There are 305 million people in America today, and they all want iPods, big-screen TVs and complicated fish tanks. They're plugging into a fleet of coal-fired and nuclear power plants mostly designed and built in the 1960s and 1970s.
In just 40 years, the U.S. population is expected to grow 44 percent to 439 million people.
"We have a fleet of coal-fired power plants and nuclear power plants that are 30 to 40 years old, with no agreement on how to continue them much less on how to replace them at a time when demand is asking for a second and third fleet," said Robert Keyser of Douglas-based Wyoming Gasification & Synfuels Co., LLC.
The volume of Big Wyoming's world-class coal, natural gas, uranium and wind energy resources is modest compared to the scale of the world's energy dilemma.
The world population of 6.7 billion is projected to grow to nearly 9 billion in the next 40 years — and they all want to enjoy a decent standard of living.

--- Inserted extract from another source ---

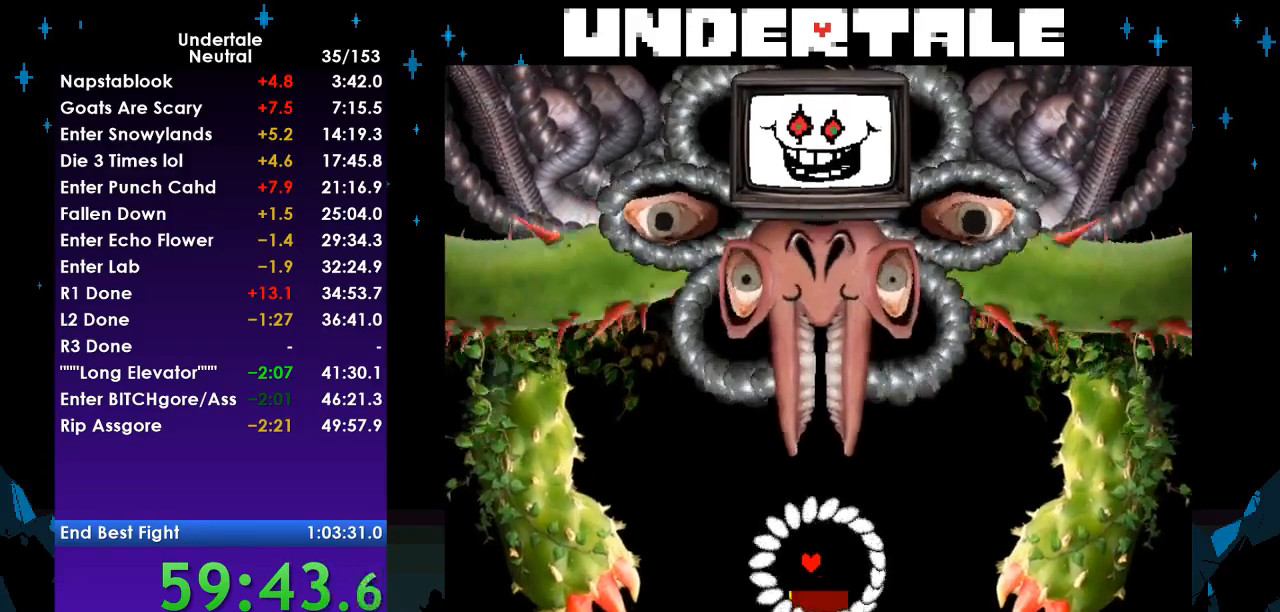
{"keys": [], "events": [[67, "left", "up"], [133, "left", "down"], [133, "up", "down"], [200, "left", "up"], [200, "up", "up"], [333, "left", "down"], [333, "up", "down"], [367, "left", "up"], [367, "up", "up"]]}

A few wind turbines here, some efficient light bulbs there, simply doesn't address the scale of the problem.
Rob Hurless, energy and telecommunications advisor to Gov. Dave Freudthenal, said recently that meeting an estimated 55 percent increase in world energy consumption by 2030 will require a build-out of all energy resources, particularly coal.
"The issue is, 'Can we meet the demand?' Not whether coal will be a part of it," Hurless said at a recent energy and climate change forum.
Conventional wisdom among pragmatic energy thinkers is that the only way to get to that answer is to include coal without its signature greenhouse gas emissions. That means the era of dig-and-ship-and-burn will eventually draw to a close — someday.
"How do we provide power to 400 million Americans in the next 40 years?" asks Keyser. "As a nation, we don't respond well to the long-range standpoint. We're in a complacency standpoint."
Why should Wyomingites care? Because, as state economists have pointed out for years, Wyoming is overly reliant on minerals.
After nearly 10 years of booming energy development, the state's economy is riding high. But it is far less diversified than it was during the 1990s when energy industries were in a slump, according to the state's economic analysis division.
"Our current tax structure relies on the carrying capacity of this industry," Buck McVeigh, administrator of Wyoming's economic analysis division, said this summer. "Yeah, we can diversify our economy. But as we drift away from minerals (as a revenue resource) there would have to be a change in our tax structure."
That sort of drift would present painful decisions for state lawmakers. That's why it may be a better bet to invest in clean coal technology without necessarily agreeing with the climate change concern that's pushing it.
Wyoming is a conservative state that moves incrementally when it comes to change, said Western. To the extent that Wyoming can control its own destiny in a clean energy future, it is making some progress.
"Clean coal technology is expensive technology. For the Legislature to invest in, through UW, a pilot clean coal technology plant with G.E. was a major breakthrough," said Western. "Symbolically, it showed we're capable of change."